The most formative months in a dog’s psychological development occur early in puppyhood. A puppy needs many positive experiences before 5 months of age to promote the development of a confident, friendly adult personality. An important goal in puppy training is for your puppy to show no fear or hesitation around new situations.

If introduced repeatedly to a situation before 3 months of age, most puppies will show no fear by age 5 months. If a puppy does show fear, do not try to comfort him or her, as this soothing talk and stroking is perceived by the puppy as praise and may reinforce and increase the fearful behavior that is being rewarded. The correct response is to ignore the fear, and then act relaxed as you approach the situation or object yourself. Move slowly closer and praise in a happy tone in response to any movement by the puppy towards the object or situation.

The following checklist is a brief but important set of situations and routines that a puppy should be exposed to starting as young as possible. Once your puppy shows no fear in these situations, you can check it off the list. Try for multiple successes for each category.

  • Examine your puppy’s teeth (touch each tooth), paws, ears (e.g., wipe a facial tissue inside each ear).
  • Place your puppy up on a table (saying “Up!”) until relaxed, then put down.
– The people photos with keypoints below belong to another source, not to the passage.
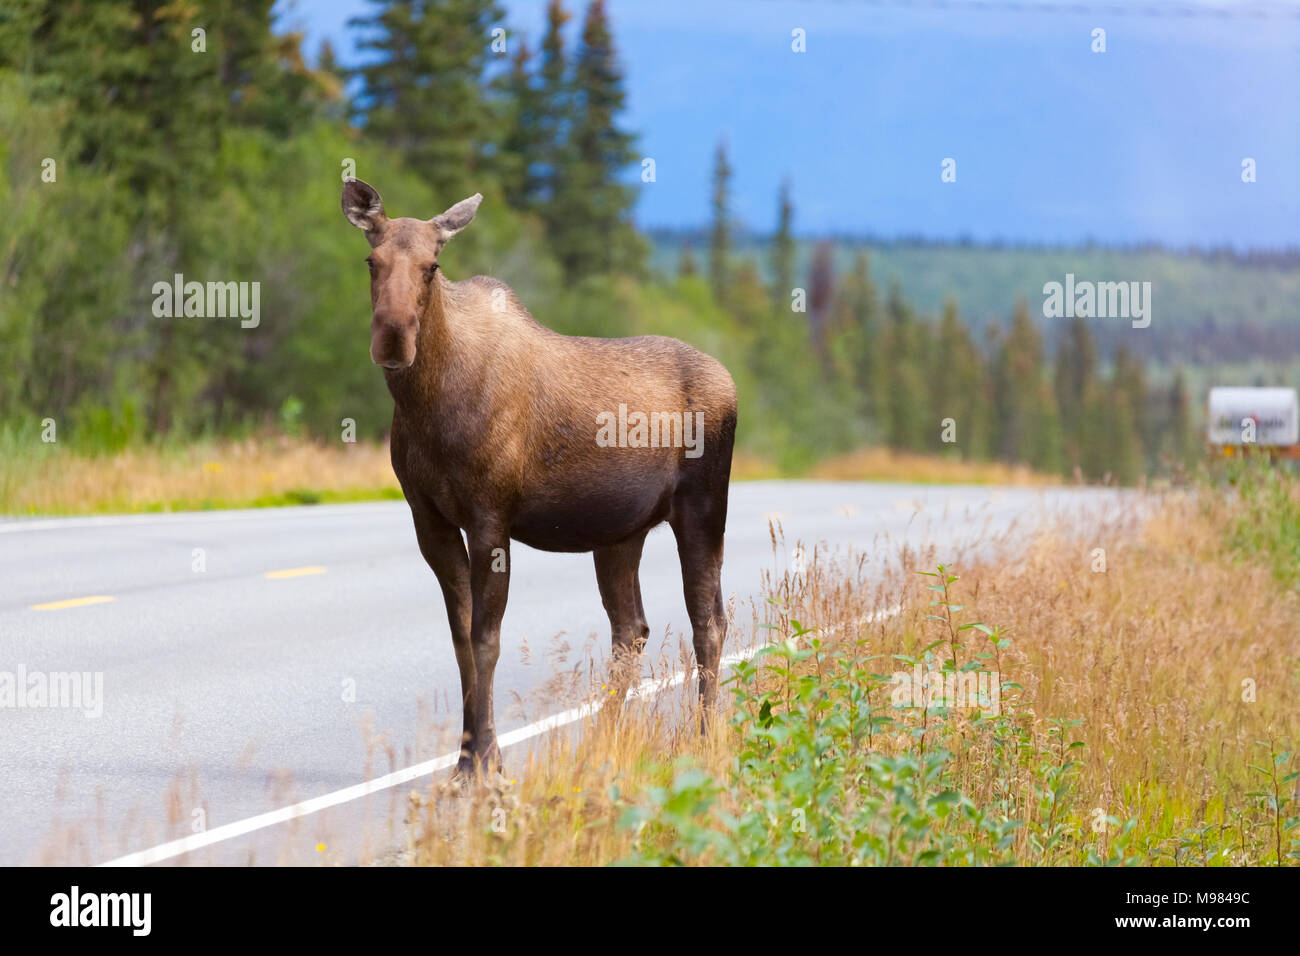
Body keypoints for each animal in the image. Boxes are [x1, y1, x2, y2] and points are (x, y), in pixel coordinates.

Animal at [340, 179, 738, 780]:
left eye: (433, 266)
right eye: (371, 260)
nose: (392, 337)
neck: (427, 407)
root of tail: (731, 384)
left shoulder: (490, 516)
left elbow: (486, 639)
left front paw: (485, 764)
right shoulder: (428, 519)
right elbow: (460, 637)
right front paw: (467, 760)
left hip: (704, 507)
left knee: (708, 620)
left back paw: (706, 740)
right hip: (620, 533)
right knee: (633, 629)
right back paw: (600, 744)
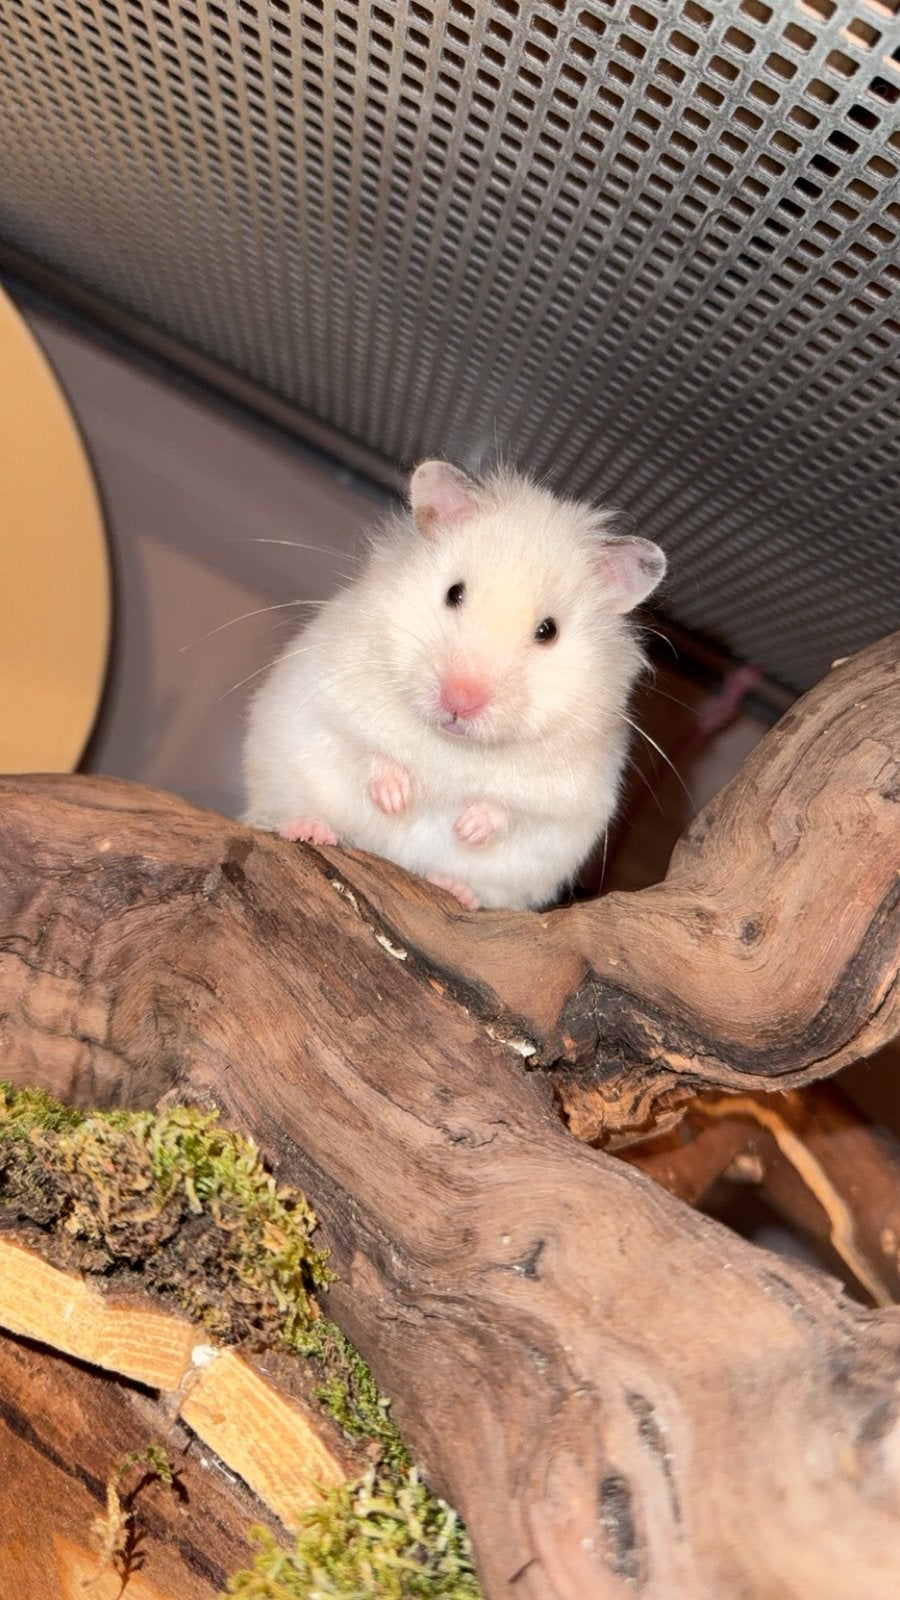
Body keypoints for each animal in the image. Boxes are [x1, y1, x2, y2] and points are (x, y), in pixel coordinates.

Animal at [242, 460, 666, 910]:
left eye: (548, 631)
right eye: (454, 593)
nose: (460, 700)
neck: (450, 745)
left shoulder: (568, 799)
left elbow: (508, 810)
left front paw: (467, 827)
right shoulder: (330, 695)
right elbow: (366, 751)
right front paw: (398, 799)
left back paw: (455, 888)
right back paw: (308, 829)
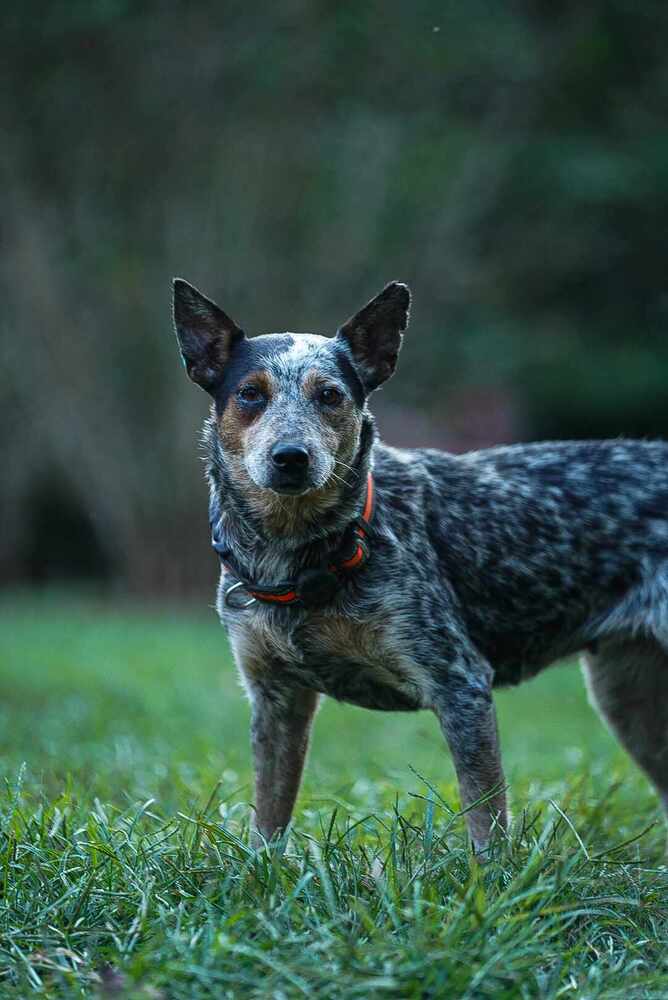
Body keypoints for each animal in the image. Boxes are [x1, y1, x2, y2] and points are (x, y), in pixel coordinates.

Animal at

Repeat several times.
  • Expose your puppy to baby strollers, wheel chairs, a vacuum cleaner, sidewalk mailboxes.
  • Groom your puppy with a soft brush.
  • Expose your puppy to touches by a cat (requires a willing or at least apathetic feline accomplice).
  • Give your puppy a firm hug for a slow count of 10 (start counting only up to 2 then work up from there).
  • Expose your puppy to a fire in the fireplace or campfire.
  • Walk your puppy on a leash in a crowded area (e.g., theater exit area).
  • Take your puppy to puppy training classes (ask our staff for recommendations).
  • Expose your puppy to 10 new people who ask him or her to sit. It is helpful to provide these volunteers with a treat to give your puppy as a reward. Examples: postal carrier, delivery person, person wearing a hat, person holding an umbrella, person in a costume (unusual clothes), small person, tall person, etc.

In all cases it is recommended that commands be taught in a variety of situations. This will teach your puppy Generalization, which means that his or her commands apply regardless of whether you are at home, at the park, by a busy street, in a pet store, in the rain, etc.

Most important: Have fun! Your puppy will respond more willingly to your requests if you show that you are enjoying the interaction also!